◆ **PROBLEM STATEMENT**:
Exact copy, pictures excluded: please retype every record below.

Start of EXTRACTED INFORMATION

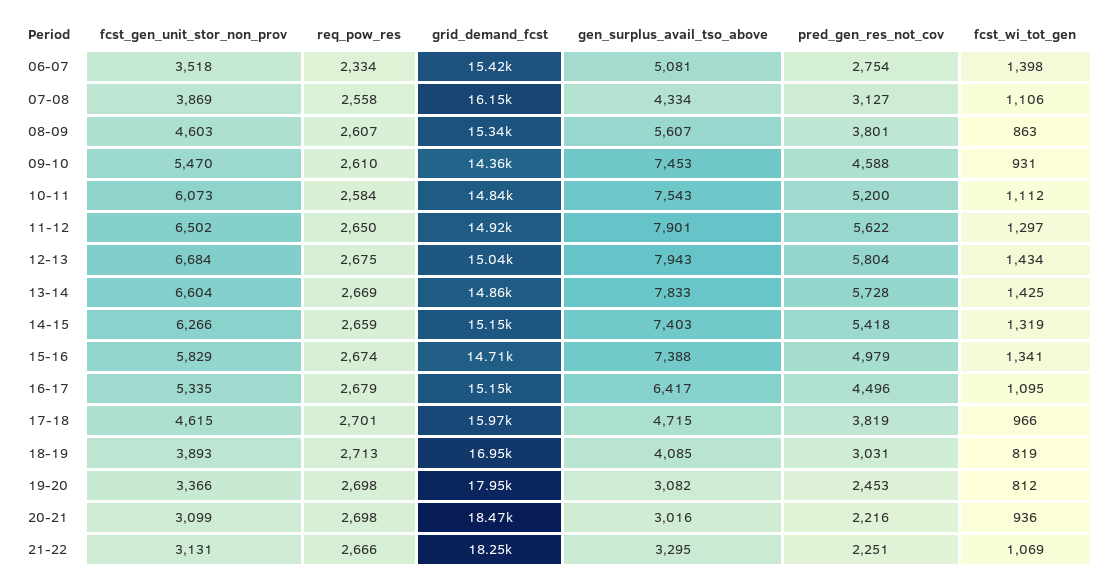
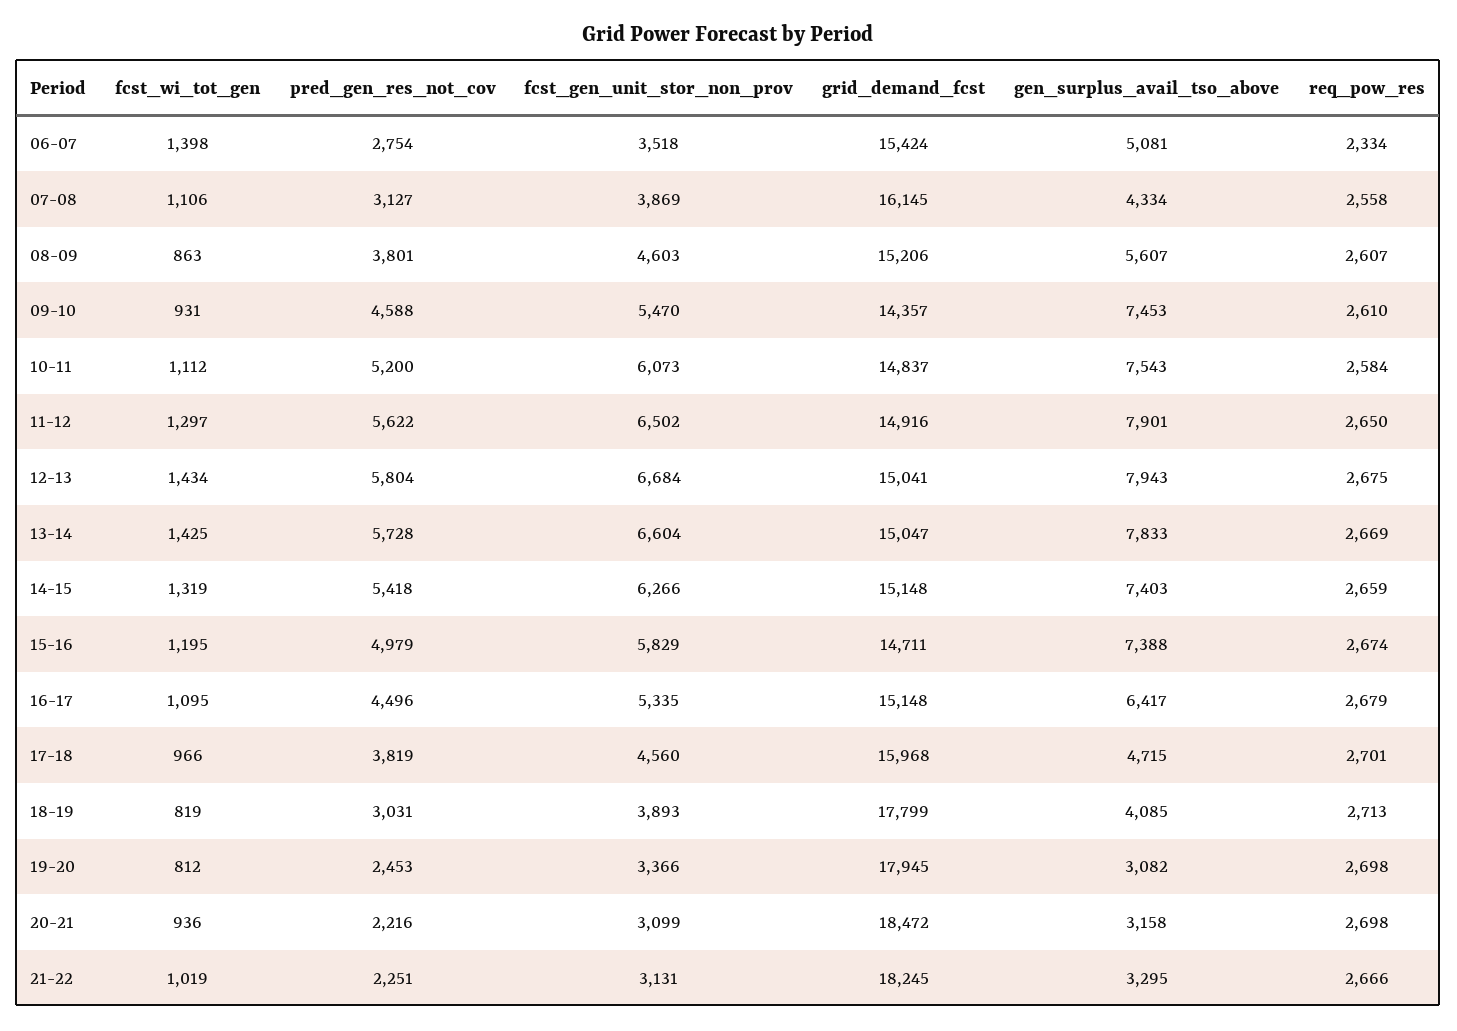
  {
    "fcst_gen_unit_stor_non_prov": {
      "06-07": 3518,
      "07-08": 3869,
      "08-09": 4603,
      "09-10": 5470,
      "10-11": 6073,
      "11-12": 6502,
      "12-13": 6684,
      "13-14": 6604,
      "14-15": 6266,
      "15-16": 5829,
      "16-17": 5335,
-     "17-18": 4615,
+     "17-18": 4560,
      "18-19": 3893,
      "19-20": 3366,
      "20-21": 3099,
      "21-22": 3131
    },
    "req_pow_res": {
      "06-07": 2334,
      "07-08": 2558,
      "08-09": 2607,
      "09-10": 2610,
      "10-11": 2584,
      "11-12": 2650,
      "12-13": 2675,
      "13-14": 2669,
      "14-15": 2659,
      "15-16": 2674,
      "16-17": 2679,
      "17-18": 2701,
      "18-19": 2713,
      "19-20": 2698,
      "20-21": 2698,
      "21-22": 2666
    },
    "grid_demand_fcst": {
      "06-07": 15424,
      "07-08": 16145,
-     "08-09": 15340,
+     "08-09": 15206,
      "09-10": 14357,
      "10-11": 14837,
      "11-12": 14916,
      "12-13": 15041,
-     "13-14": 14860,
+     "13-14": 15047,
      "14-15": 15148,
      "15-16": 14711,
      "16-17": 15148,
      "17-18": 15968,
-     "18-19": 16950,
+     "18-19": 17799,
      "19-20": 17945,
      "20-21": 18472,
      "21-22": 18245
    },
    "gen_surplus_avail_tso_above": {
      "06-07": 5081,
      "07-08": 4334,
      "08-09": 5607,
      "09-10": 7453,
      "10-11": 7543,
      "11-12": 7901,
      "12-13": 7943,
      "13-14": 7833,
      "14-15": 7403,
      "15-16": 7388,
      "16-17": 6417,
      "17-18": 4715,
      "18-19": 4085,
      "19-20": 3082,
-     "20-21": 3016,
+     "20-21": 3158,
      "21-22": 3295
    },
    "pred_gen_res_not_cov": {
      "06-07": 2754,
      "07-08": 3127,
      "08-09": 3801,
      "09-10": 4588,
      "10-11": 5200,
      "11-12": 5622,
      "12-13": 5804,
      "13-14": 5728,
      "14-15": 5418,
      "15-16": 4979,
      "16-17": 4496,
      "17-18": 3819,
      "18-19": 3031,
      "19-20": 2453,
      "20-21": 2216,
      "21-22": 2251
    },
    "fcst_wi_tot_gen": {
      "06-07": 1398,
      "07-08": 1106,
      "08-09": 863,
      "09-10": 931,
      "10-11": 1112,
      "11-12": 1297,
      "12-13": 1434,
      "13-14": 1425,
      "14-15": 1319,
-     "15-16": 1341,
+     "15-16": 1195,
      "16-17": 1095,
      "17-18": 966,
      "18-19": 819,
      "19-20": 812,
      "20-21": 936,
-     "21-22": 1069
+     "21-22": 1019
    }
  }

End of EXTRACTED INFORMATION

◆ **EXERCISE OUTPUT**:
  {
    "fcst_gen_unit_stor_non_prov": {
      "06-07": 3518,
      "07-08": 3869,
      "08-09": 4603,
      "09-10": 5470,
      "10-11": 6073,
      "11-12": 6502,
      "12-13": 6684,
      "13-14": 6604,
      "14-15": 6266,
      "15-16": 5829,
      "16-17": 5335,
-     "17-18": 4615,
+     "17-18": 4560,
      "18-19": 3893,
      "19-20": 3366,
      "20-21": 3099,
      "21-22": 3131
    },
    "req_pow_res": {
      "06-07": 2334,
      "07-08": 2558,
      "08-09": 2607,
      "09-10": 2610,
      "10-11": 2584,
      "11-12": 2650,
      "12-13": 2675,
      "13-14": 2669,
      "14-15": 2659,
      "15-16": 2674,
      "16-17": 2679,
      "17-18": 2701,
      "18-19": 2713,
      "19-20": 2698,
      "20-21": 2698,
      "21-22": 2666
    },
    "grid_demand_fcst": {
      "06-07": 15424,
      "07-08": 16145,
-     "08-09": 15340,
+     "08-09": 15206,
      "09-10": 14357,
      "10-11": 14837,
      "11-12": 14916,
      "12-13": 15041,
-     "13-14": 14860,
+     "13-14": 15047,
      "14-15": 15148,
      "15-16": 14711,
      "16-17": 15148,
      "17-18": 15968,
-     "18-19": 16950,
+     "18-19": 17799,
      "19-20": 17945,
      "20-21": 18472,
      "21-22": 18245
    },
    "gen_surplus_avail_tso_above": {
      "06-07": 5081,
      "07-08": 4334,
      "08-09": 5607,
      "09-10": 7453,
      "10-11": 7543,
      "11-12": 7901,
      "12-13": 7943,
      "13-14": 7833,
      "14-15": 7403,
      "15-16": 7388,
      "16-17": 6417,
      "17-18": 4715,
      "18-19": 4085,
      "19-20": 3082,
-     "20-21": 3016,
+     "20-21": 3158,
      "21-22": 3295
    },
    "pred_gen_res_not_cov": {
      "06-07": 2754,
      "07-08": 3127,
      "08-09": 3801,
      "09-10": 4588,
      "10-11": 5200,
      "11-12": 5622,
      "12-13": 5804,
      "13-14": 5728,
      "14-15": 5418,
      "15-16": 4979,
      "16-17": 4496,
      "17-18": 3819,
      "18-19": 3031,
      "19-20": 2453,
      "20-21": 2216,
      "21-22": 2251
    },
    "fcst_wi_tot_gen": {
      "06-07": 1398,
      "07-08": 1106,
      "08-09": 863,
      "09-10": 931,
      "10-11": 1112,
      "11-12": 1297,
      "12-13": 1434,
      "13-14": 1425,
      "14-15": 1319,
-     "15-16": 1341,
+     "15-16": 1195,
      "16-17": 1095,
      "17-18": 966,
      "18-19": 819,
      "19-20": 812,
      "20-21": 936,
-     "21-22": 1069
+     "21-22": 1019
    }
  }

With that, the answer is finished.